When you go for a drink or have some liquor at home, don't skip dinner. A solid, balanced meal can regulate the body's absorption of alcohol. The first thing to do is make sure your bedroom is conducive to sleeping, which means there are no bright lights or loud noises. If you spent the night in a bar or club, you were exposed to bright lights and thunderous sounds, so the second half of the night should be one of peace and quiet.
Alcohol can aid sleep onset due to its sedative properties, allowing you to fall asleep more quickly. However, people who drink before going to sleep often experience alterations later in their sleep cycle as liver enzymes metabolize alcohol. This can also cause excessive sleepiness during the day and other problems the next day. In addition, drinking to fall asleep can create tolerance, forcing you to consume more alcohol each successive night to experience sedative effects.
Whether you've had one or several drinks, it's best to wait for your body to fully process the alcohol before going to sleep. In general, try to avoid alcohol consumption four hours before going to sleep. A new review of 27 studies shows that alcohol does not improve sleep quality. According to the findings, alcohol does allow healthy people to fall asleep faster and sleep more soundly for a while, but it reduces sleep with rapid eye movements (REM).

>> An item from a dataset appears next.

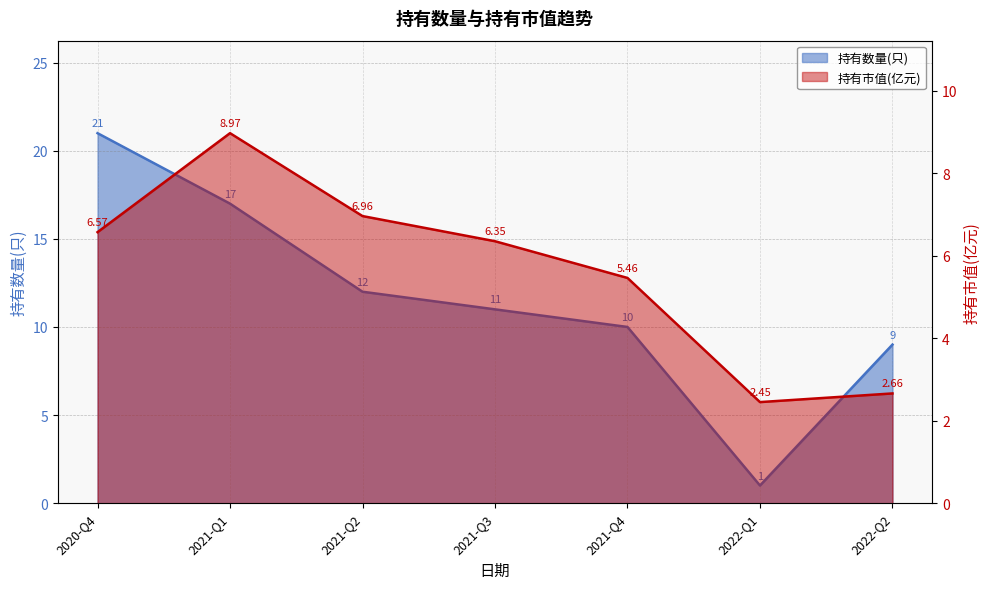

At how many categories does at least one series exceed 3?

6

If you rely on alcohol to help you fall asleep, recognize that you have a higher chance of sleepwalking, talking in your sleep, and having memory problems. Because alcohol can reduce REM sleep and cause sleep disorders, people who drink before bedtime often experience symptoms of insomnia and feel excessively sleepy the next day. Some studies have suggested that alcohol contributes to sleep apnea because it causes the throat muscles to relax, which in turn creates more resistance during breathing. Another benefit of drinking water while drinking alcohol decreases the effects of alcohol when it comes to sleep.
This decreases overall sleep quality, which can result in shorter sleep duration and more sleep interruptions. Sleep apnea is a disorder characterized by abnormal breathing and temporary loss of breath during sleep. In addition, consuming just one serving of alcohol before bedtime can cause OSA and heavy snoring, even in people who have not been diagnosed with sleep apnea. Since alcohol is a sedative, sleep onset is usually shorter for drinkers, and some fall into deep sleep quite quickly.
At 20, you probably didn't have to think about managing a hangover or how to sleep better after drinking alcohol. But who are we to refuse a glass of wine when celebrating life with friends and family? A solid sleep routine can do a great job of lessening the inflammatory effects of a few drinks and ensuring that you wake up smiling the next day. It is important to treat sleep disorders, such as insomnia (difficulty falling asleep or staying asleep) or sleep apnea (when breathing stops several times a night), if they are present. Alcohol can reduce REM sleep in the first half of the night, creating an imbalance in the sleep cycle.